A ministra da Advocacia-Geral da União, Grace Mendonça, esteve no TCU na terça-feira (10) e enviou o acordo de colaboração ao tribunal, após ter se reunido com ministros para defender o acordo e dizer que o espaço de atuação da Corte de Contas é de buscar o ressarcimento dos prejuízos ao erário.
Marcos Bemquerer disse que a ministra explicou que o envio não foi feito antes porque teria havido uma necessidade de urgência apontada pela AGU. "Eles disseram à Corte que não foi um ato voluntário deixar de enviar essa documentação."

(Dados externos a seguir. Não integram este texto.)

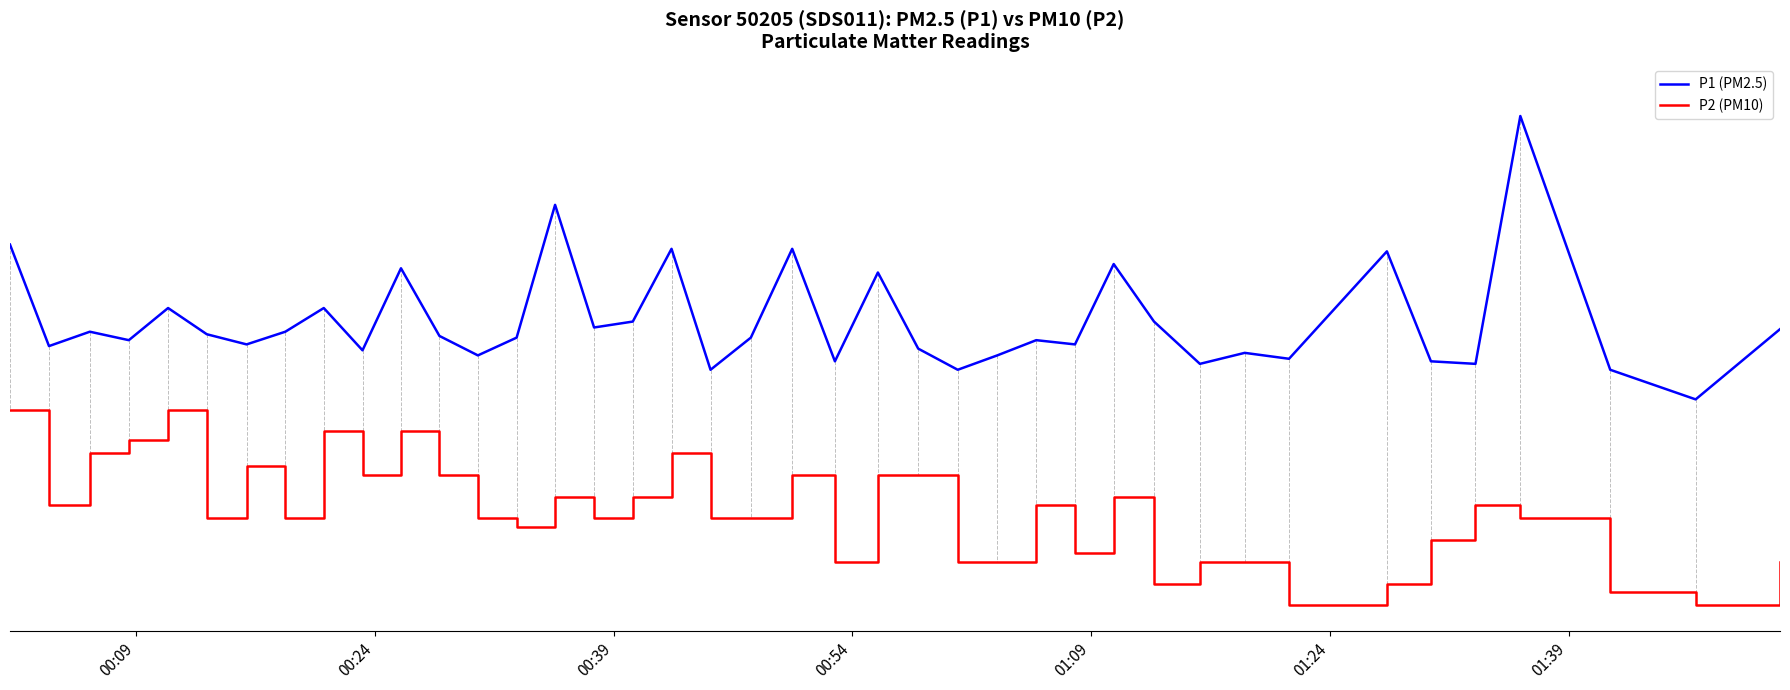

True or false: P1 (PM2.5) has more than 0 points higher than both neighbors.

True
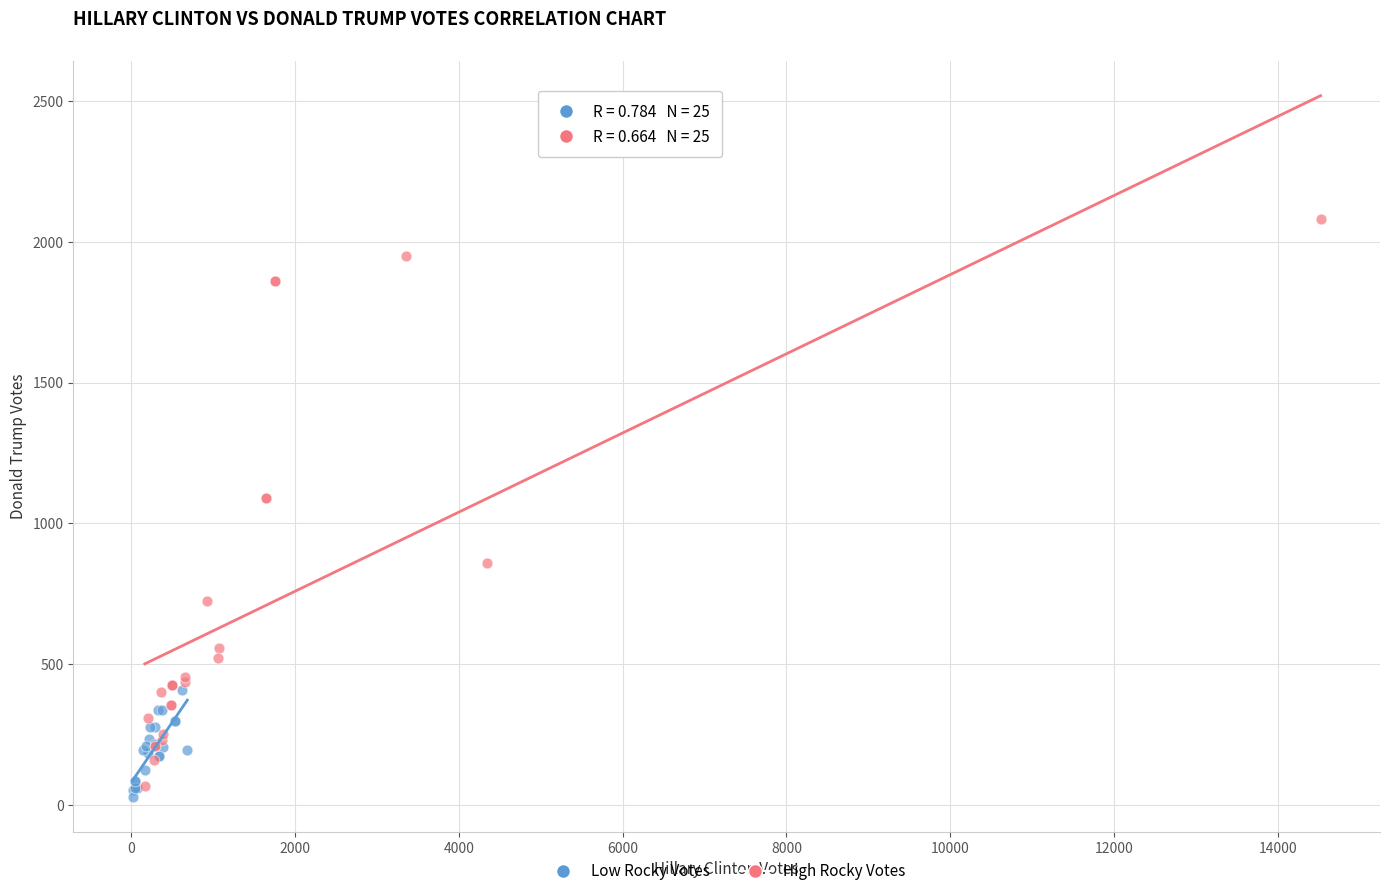

Which series has the widest spread of Y values?

High Rocky Votes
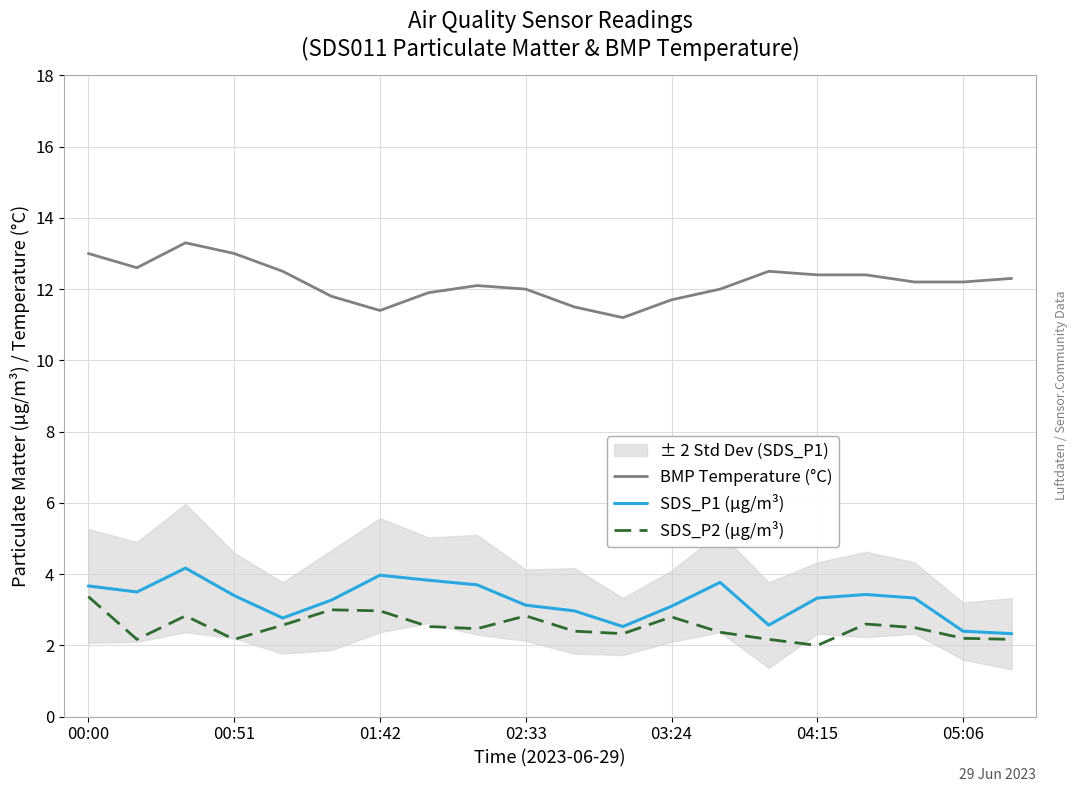

What are all the series names shown in the legend?

BMP Temperature (°C), SDS_P1 (µg/m³), SDS_P2 (µg/m³)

O ministro José Múcio Monteiro disse que acompanhava o relator "em um voto incômodo" e disse que "nas relações pessoais e humanas, gentileza é gênero de primeira necessidade", ao defender os auditores da secretaria que foram criticados pela AGU e pela CGU em ofício encaminhado na segunda-feira ao TCU.
— Mas essa noite, que não foi das mais bem dormidas, eu fiquei imaginando as manchetes que poderíamos ler nos jornais de hoje e não queria nunca que o TCU fosse acusado de atrapalhar a volta aos cofres públicos de R$ 2,7 bilhões. O TCU cumpriu seu papel e pelo envio do processo para cá vai continuar a cumprir seu papel. TCU, CGU, MPF todos têm um mesmo papel na sociedade — disse José Múcio.
Apesar da menção ao valor do acordo, a Odebrecht não precisará desembolsar nada além do que já havia se comprometido quando assinou, em dezembro de 2016, um acordo de leniência com o Ministério Público Federal do Paraná.
Em ofício, os ministros da AGU, Grace Mendonça, e CGU, Wagner Rosário, expuseram "preocupações com as reiteradas condutas da área técnica, devidamente autorizadas pelos ministros relatores em procedimentos específicos, que configuram nítido descompasso com as bases que integram o instituto do acordo de leniência pátrio". Ministros internamente defendem a conduta da unidade técnica.
O acordo é o primeiro firmado pela União com uma grande empreiteira envolvida na Lava Jato e politicamente sensível, por ter implicado uma série de políticos em delações premiadas de 77 executivos e ex-executivos. Os valores serão pagos em parcelas anuais ao longo de 22 anos, com a correção pela taxa Selic, devendo sair ao final na faixa de R$ 6,8 bilhões.
Discussão
Apesar de não ter votado no julgamento, por ter se declarado impedido, o ministro Vital do Rêgo, na sessão, disse que enxergava uma "fricção, descompasso ou arritmia entre órgãos de controle e o tribunal em relação à condução e ao rito desse processo" e opinou que é o momento de o tribunal definir "um novo posicionamento" em relação aos acordos de leniência.
— Estamos em via de essa questão ser definitivamente judicializada, e aí um outro ingrediente e uma outra parte haverá de se posicionar, o que nós poderíamos ter feito. Esse relato e esse registro efetivamente é muito importante que se faça no meu entendimento, enaltecendo o trabalho do ministro relator Bruno Dantas, do hoje relator Marcos Bemquerer e da unidade técnica — disse Vital do Rêgo.